Segundo final

El taxi despegó y, como era más veloz que las flechas que le seguían, enseguida se encontró fuera de peligro.

—A lo que parece —observó Peppino— usted tampoco tiene mucha experiencia espacial ¿eh?

—Usted ocúpese de conducir —refunfuñó el Aldebariano—. Yo me encargo del resto.

—Muy bien, procure acertar.

Volaron durante unos minutos, a la velocidad de la luz (más un metro), superando distancias incalculables. Y al final del viaje se encontraron en... Milán, ¡en la plaza de la catedral!

—¡Maldición, he vuelto a equivocarme! —gritaba el Aldebariano, tirándose del pelo con sus veinticuatro dedos—. ¡Vamonos!

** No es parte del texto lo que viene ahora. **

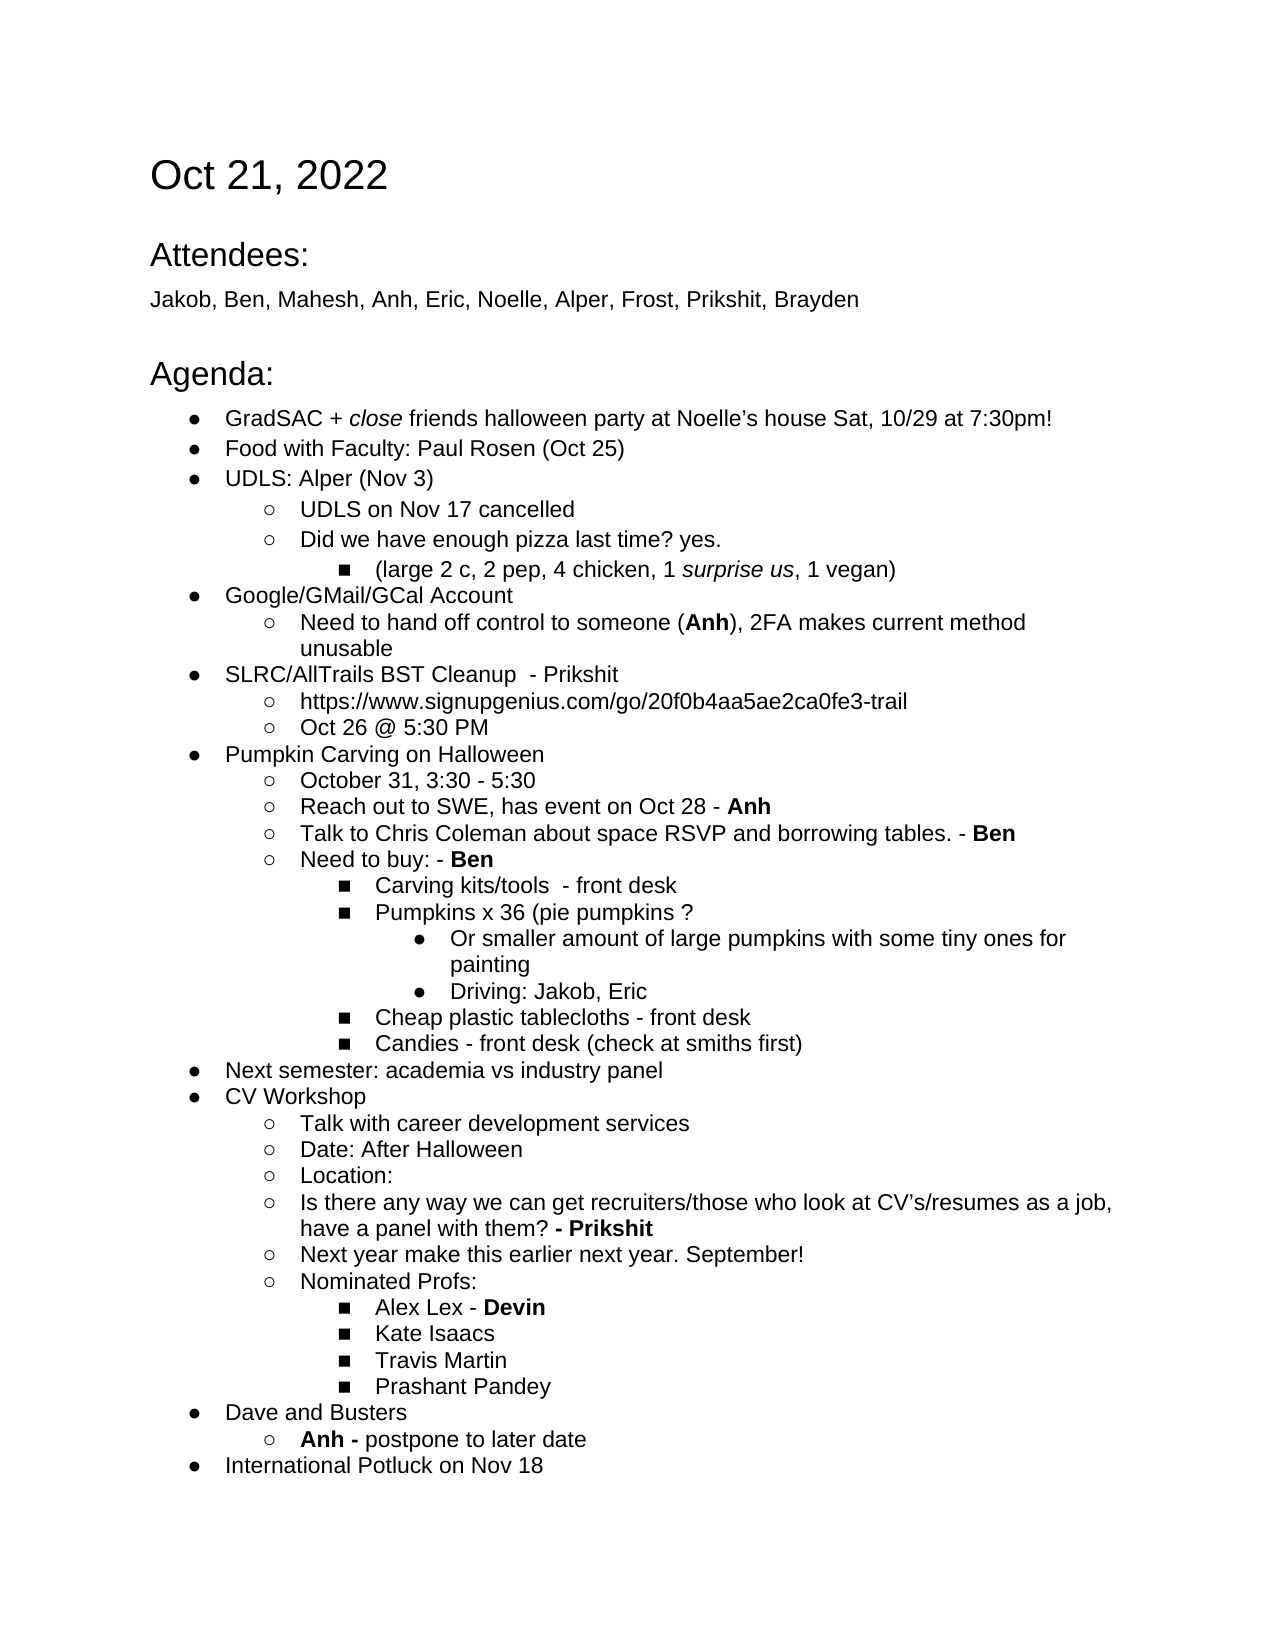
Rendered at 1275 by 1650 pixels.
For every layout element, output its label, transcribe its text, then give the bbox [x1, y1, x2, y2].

list October 31, 3:30 - 5:30 [262, 767, 1125, 793]
list Reach out to SWE, has event on Oct 28 - Anh [262, 793, 1125, 819]
list https://www.signupgenius.com/go/20f0b4aa5ae2ca0fe3-trail [262, 688, 1125, 714]
list Carving kits/tools - front desk [337, 872, 1125, 899]
list UDLS on Nov 17 cancelled [262, 496, 1125, 522]
list CV Workshop [187, 1083, 1125, 1109]
list Driving: Jakob, Eric [412, 978, 1125, 1004]
list Talk with career development services [262, 1109, 1125, 1136]
list Alex Lex - Devin [337, 1294, 1125, 1320]
list Need to buy: - Ben [262, 846, 1125, 872]
list Dave and Busters [187, 1399, 1125, 1426]
list Did we have enough pizza last time? yes. [262, 526, 1125, 552]
subtitle Agenda: [150, 354, 1125, 392]
list Cheap plastic tablecloths - front desk [337, 1004, 1125, 1030]
list Location: [262, 1162, 1125, 1188]
list Food with Faculty: Paul Rosen (Oct 25) [187, 435, 1125, 462]
list Oct 26 @ 5:30 PM [262, 714, 1125, 741]
list Need to hand off control to someone (Anh), 2FA makes current method unusable [262, 609, 1125, 661]
list Nominated Profs: [262, 1268, 1125, 1294]
list Anh - postpone to later date [262, 1426, 1125, 1452]
list SLRC/AllTrails BST Cleanup - Prikshit [187, 661, 1125, 688]
list Next year make this earlier next year. September! [262, 1241, 1125, 1268]
list International Potluck on Nov 18 [187, 1452, 1125, 1478]
list Google/GMail/GCal Account [187, 582, 1125, 609]
subtitle Attendees: [150, 235, 1125, 274]
list Pumpkin Carving on Halloween [187, 741, 1125, 767]
list Next semester: academia vs industry panel [187, 1057, 1125, 1083]
text Jakob, Ben, Mahesh, Anh, Eric, Noelle, Alper, Frost, Prikshit, Brayden [150, 286, 1125, 313]
list GradSAC + close friends halloween party at Noelle’s house Sat, 10/29 at 7:30pm! [187, 405, 1125, 431]
subtitle Oct 21, 2022 [150, 150, 1125, 198]
list Pumpkins x 36 (pie pumpkins ? [337, 899, 1125, 925]
list Prashant Pandey [337, 1373, 1125, 1399]
list Or smaller amount of large pumpkins with some tiny ones for painting [412, 925, 1125, 978]
list Is there any way we can get recruiters/those who look at CV’s/resumes as a job, have a panel with them? - Prikshit [262, 1188, 1125, 1241]
list Talk to Chris Coleman about space RSVP and borrowing tables. - Ben [262, 819, 1125, 846]
list Candies - front desk (check at smiths first) [337, 1030, 1125, 1057]
list Date: After Halloween [262, 1136, 1125, 1162]
list UDLS: Alper (Nov 3) [187, 465, 1125, 492]
list (large 2 c, 2 pep, 4 chicken, 1 surprise us, 1 vegan) [337, 556, 1125, 582]
list Kate Isaacs [337, 1320, 1125, 1347]
list Travis Martin [337, 1347, 1125, 1373]
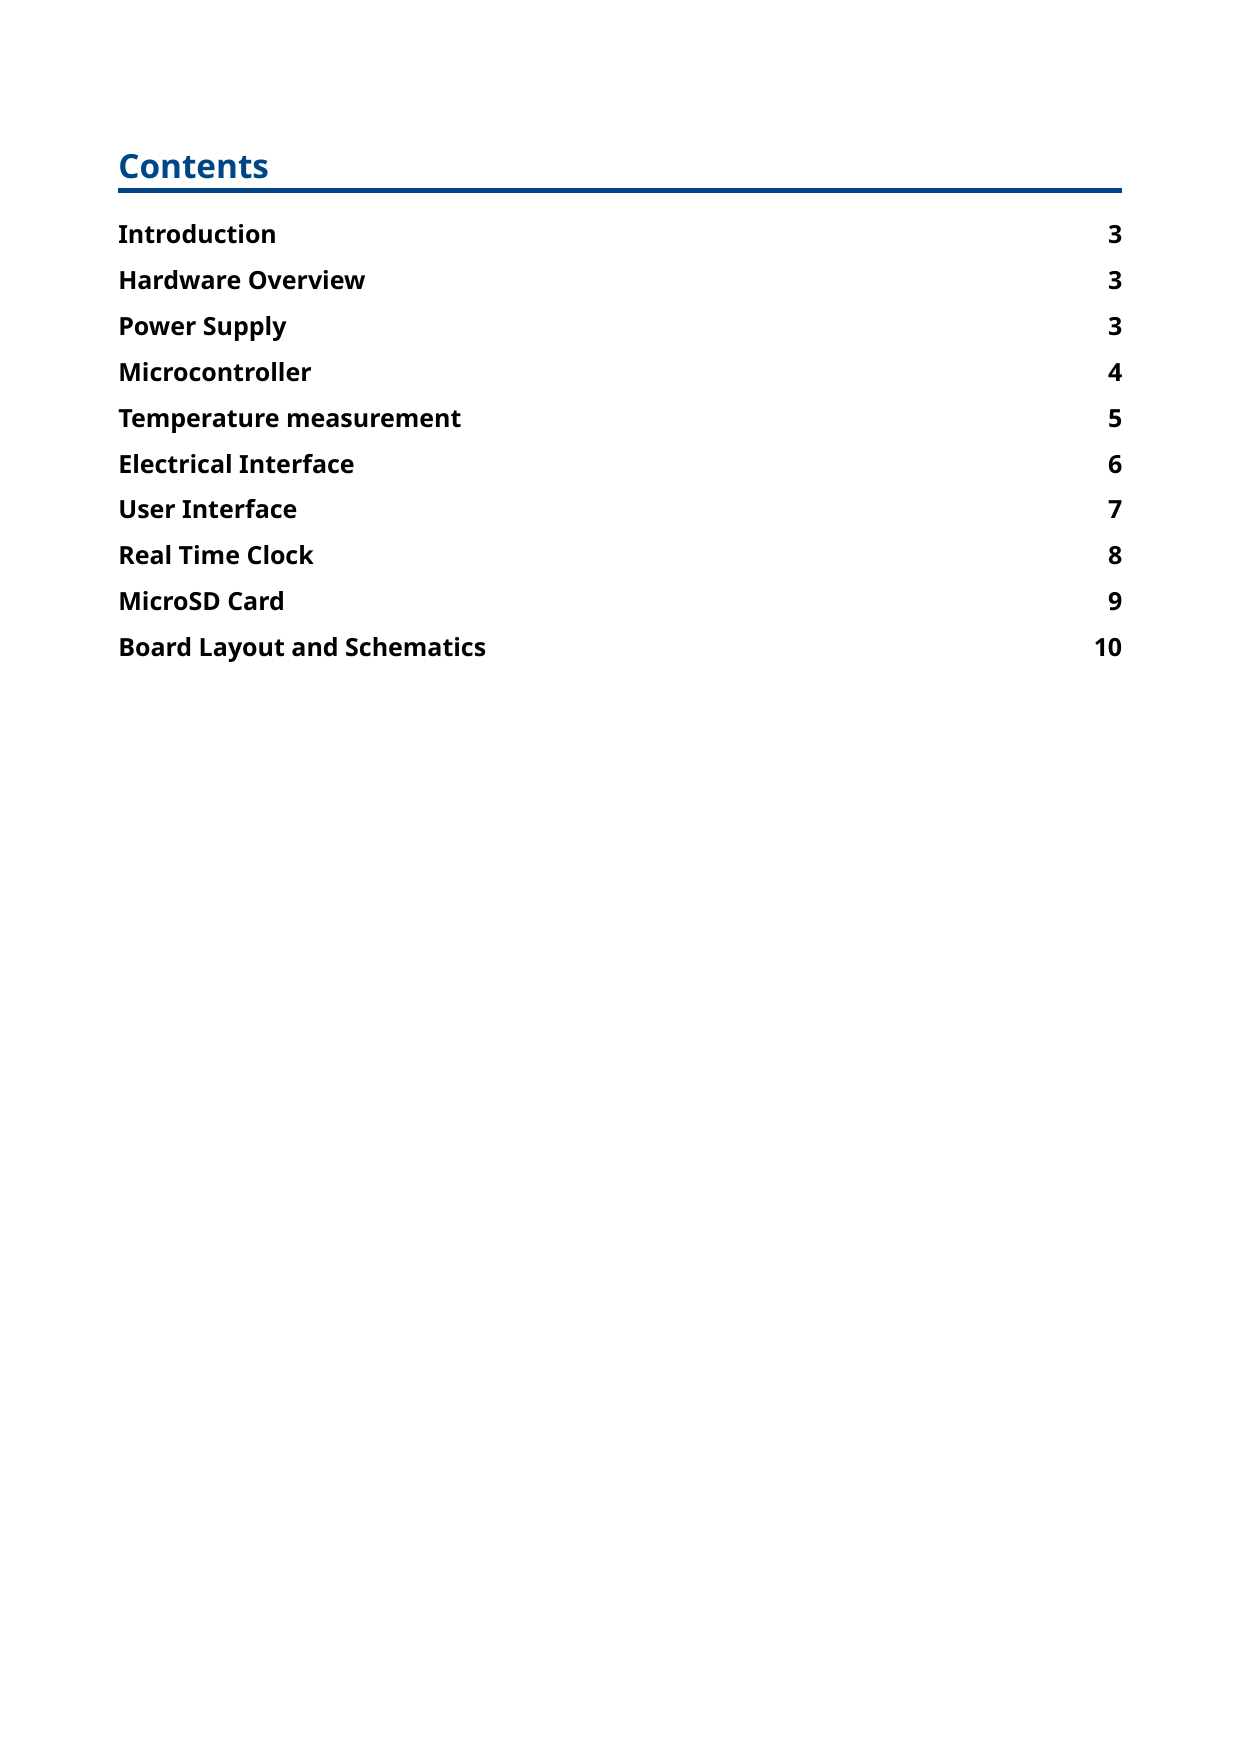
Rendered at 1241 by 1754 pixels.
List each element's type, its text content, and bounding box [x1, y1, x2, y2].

text MicroSD Card 9 [118, 584, 1122, 618]
text Real Time Clock 8 [118, 538, 1122, 572]
text Microcontroller 4 [118, 355, 1122, 389]
text Board Layout and Schematics 10 [118, 630, 1122, 664]
text Hardware Overview 3 [118, 263, 1122, 297]
text Power Supply 3 [118, 309, 1122, 343]
subtitle Contents [118, 143, 1122, 188]
text Electrical Interface 6 [118, 446, 1122, 480]
text Introduction 3 [118, 217, 1122, 251]
text User Interface 7 [118, 492, 1122, 526]
text Temperature measurement 5 [118, 401, 1122, 434]
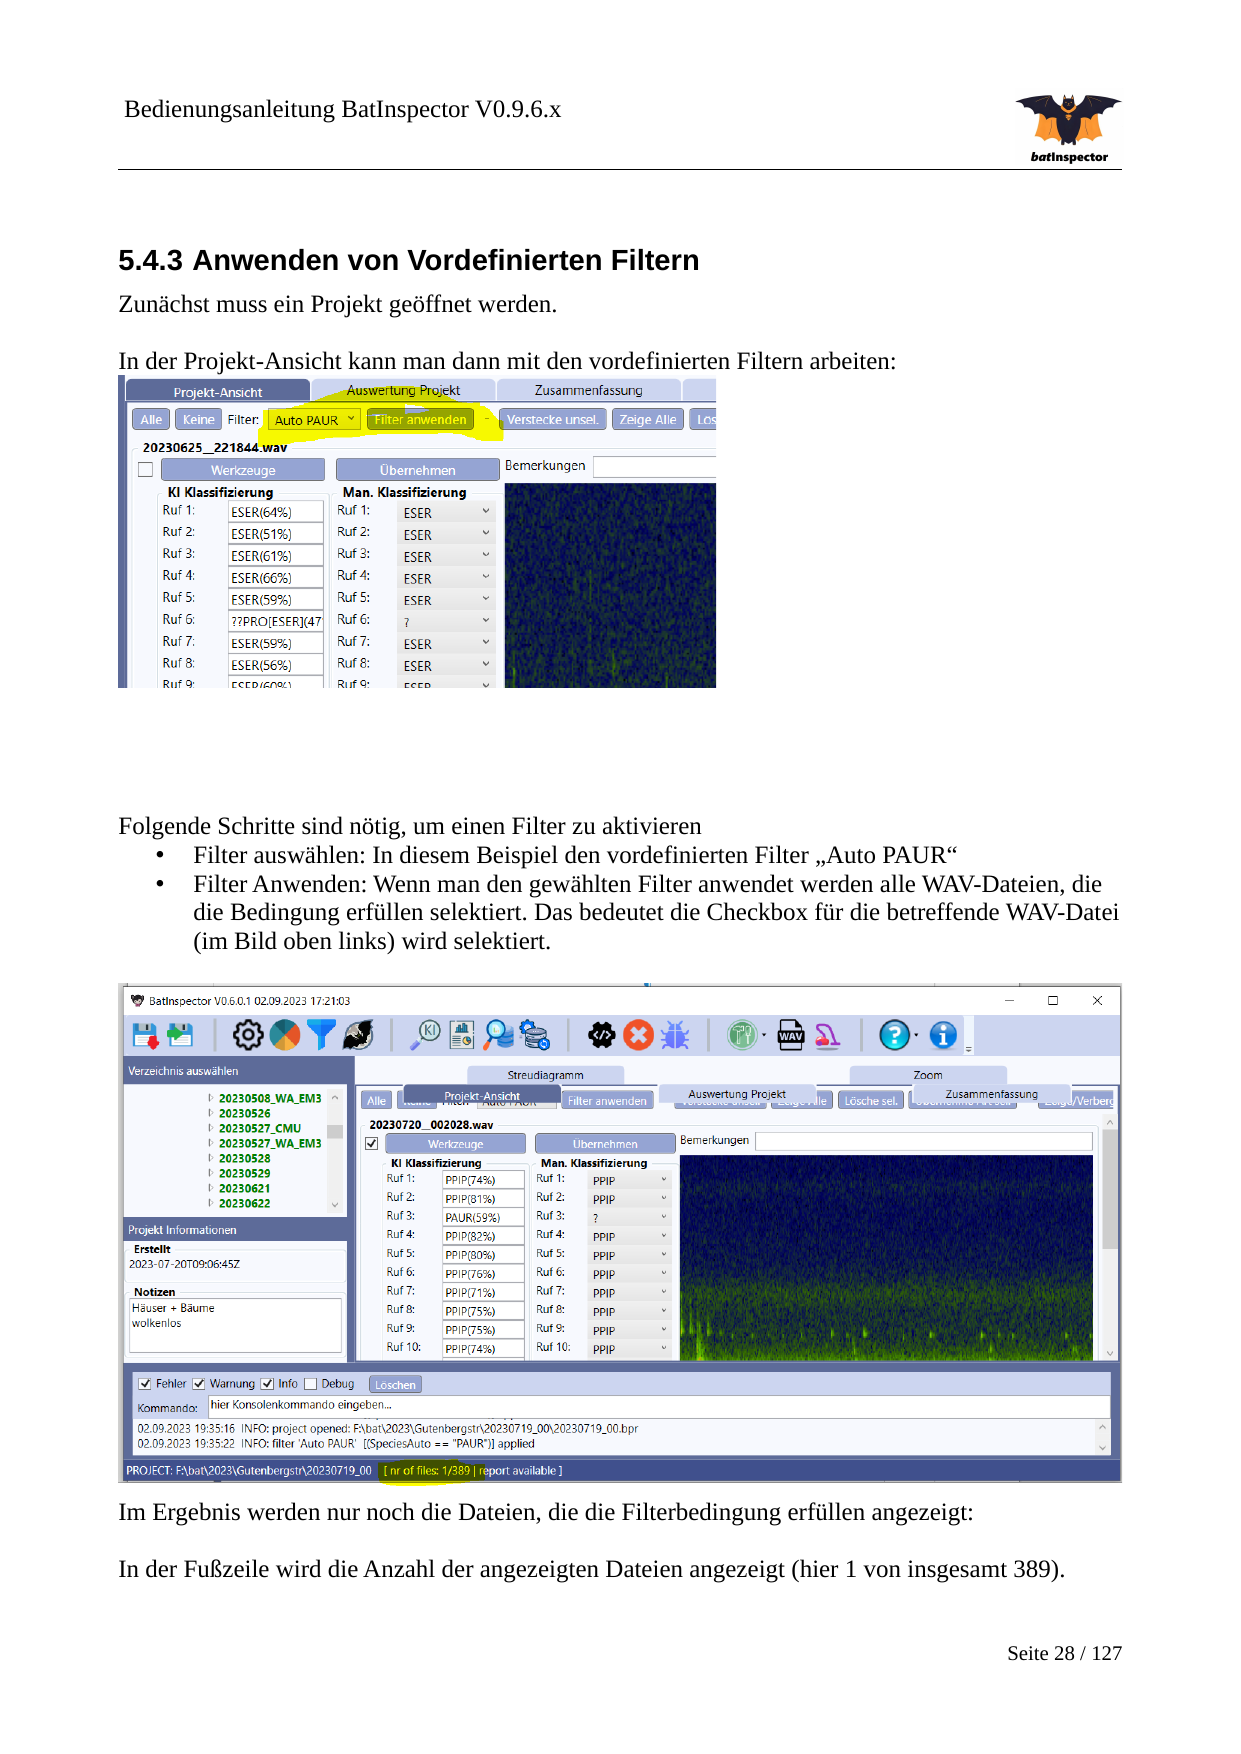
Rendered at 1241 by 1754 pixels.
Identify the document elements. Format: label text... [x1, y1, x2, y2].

text In der Projekt-Ansicht kann man dann mit den vordefinierten Filtern arbeiten: [118, 346, 1122, 375]
text Folgende Schritte sind nötig, um einen Filter zu aktivieren [118, 811, 1122, 840]
text In der Fußzeile wird die Anzahl der angezeigten Dateien angezeigt (hier 1 von insgesamt 389). [118, 1554, 1122, 1583]
picture [1015, 88, 1125, 165]
picture [118, 983, 1123, 1486]
list Filter Anwenden: Wenn man den gewählten Filter anwendet werden alle WAV-Dateien, die die Bedingung erfüllen selektiert. Das bedeutet die Checkbox für die betreffende WAV-Datei (im Bild oben links) wird selektiert. [156, 869, 1122, 955]
picture [118, 375, 717, 688]
text Zunächst muss ein Projekt geöffnet werden. [118, 289, 1122, 318]
text Im Ergebnis werden nur noch die Dateien, die die Filterbedingung erfüllen angezeigt: [118, 1486, 1122, 1554]
subtitle Anwenden von Vordefinierten Filtern [118, 243, 1122, 276]
list Filter auswählen: In diesem Beispiel den vordefinierten Filter „Auto PAUR“ [156, 840, 1122, 869]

—No, gracias —exclamó el taxista, saltando al suelo—, yo me encuentro muy bien aquí. Si quiere, quédese con el coche: pero piénselo antes de causarme este trastorno. Sólo tengo esas cuatro ruedas para dar de comer a mis hijos.

—Paciencia —gruñó el Aldebariano—, iré a pie.

Salió del coche, mordisqueó su «chocolate azul» y desapareció. Antes de irse a casa, el Compagnoni Peppino entró en un bar a tomarse un aguardiente para quitarse el susto.